What My Social Media Blackout Taught Me About Parenting

I didn't realize my Newfoundland vacation would be a vacation from life

I am a total news junky. I was a journalist for over a decade. I start every day listening to talk radio and check news sites throughout the day. Then, it's back to talk radio in the car on the way home.

We are a busy family. My husband and I work long days. The kids go to an after school program. We walk in the door at 6 pm every day. Bedtime for the kids is 8 pm. Our lives sound hectic. I’m sure yours is similar. Many of yours are probably even more logistically challenging, chock-filled with competitive dance and sports. It seems like we are all hamsters on a wheel. It’s exhausting.

So when my family got on a plane to go visit family in Newfoundland this month, I shut it all down. I didn’t check Facebook for two weeks. I didn’t check a news station. I had no idea what Donald Trump was doing destroy the world. The result? It. Was. Glorious.

For two weeks, if I was bored, I went for a walk (you should see my step count!) My kids and I played card games. Card games! Countless rounds of Sequence (check it out. It’s pretty fun!) and War (Not so fun. I hate War—both the literal and card variety. Especially the way my six-year-old plays it. Try to tell him Jacks aren’t actually also nines. Just try).
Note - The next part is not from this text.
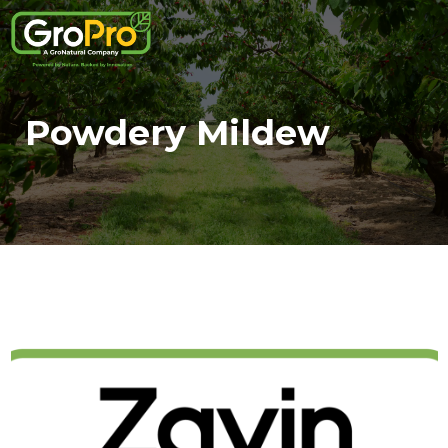
Powdery Mildew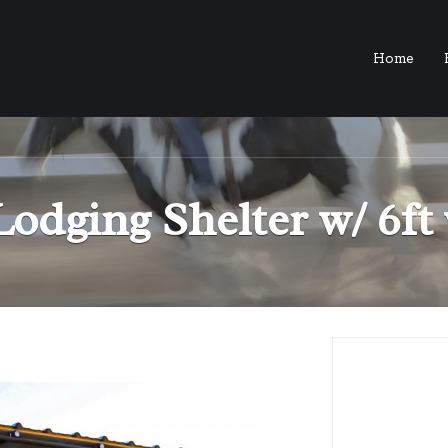
Home
Lodging Shelter w/ 6f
There was no talk of life in the outside world. No stress at work or school, no schedules to arrange, lunches to make, places to be or events to worry about it. It was, for two weeks, a glorious bubble in which to forget that, in the outside world, so much more impacts our happiness. There, together, in those two weeks, we alone controlled it. Not even rain ruined a day. We just watched Angry Birds and Lilo and Stitch 2 on repeat.

I stayed off social media and didn't check the news once while I was away. We stayed in a town of 300. We had no cable or satellite. I sent my kid's next door to get bread and gave them money to go to the store across the road to grab milk. It was a literal vacation from the hustle and bustle of our suburban life back home. And it was amazing.
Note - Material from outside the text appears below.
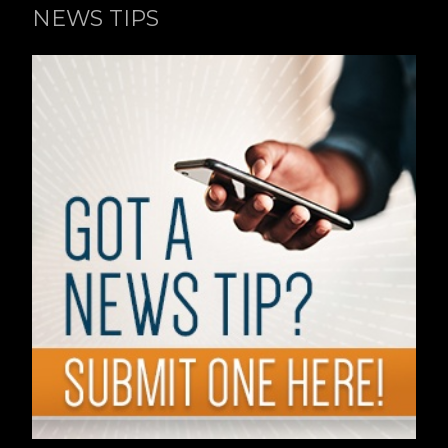
NEWS TIPS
It’s not the fact that we live in a world of devices that keeps us from disconnecting. It certainly doesn’t help. But the reality is that life today, for so many of us, is controlled by a bunch of competing forces, pulling us and our sanity in a million different directions.

Summers can be long if you’re home full-time with the kids. That’s for sure. I started seeing memes about looking forward to the first day back to school the minute the last school year ended. But, if you’re not home full time, if you have to squeeze 7 days of summer enjoyment into two weekend days, the days of summer are far far too short. Two weeks feels like two hours.

It’s not that I don’t know that these days are short when my kids are young and want to be with us. I know that life, to some extent, is within my control. It’s a nice thought; if I don’t want to be pulled in a million different directions, then don’t do all the things. Seems reasonable, right?

The reality is, the world outside does exist. Bills need to be paid, kids need to learn to swim, the president of the United States is unravelling our civilized society. There is only so much we can do to mitigate exposure to the real world in which we live.

But for two glorious weeks, I gave myself permission to live in a world where it’s just me, my husband and my two children, surrounded by people we wanted to be surrounded by, and only them. Where the only news we cared about was the weather. Where the only real risk of war was a nine and a Jack being dropped at the same time.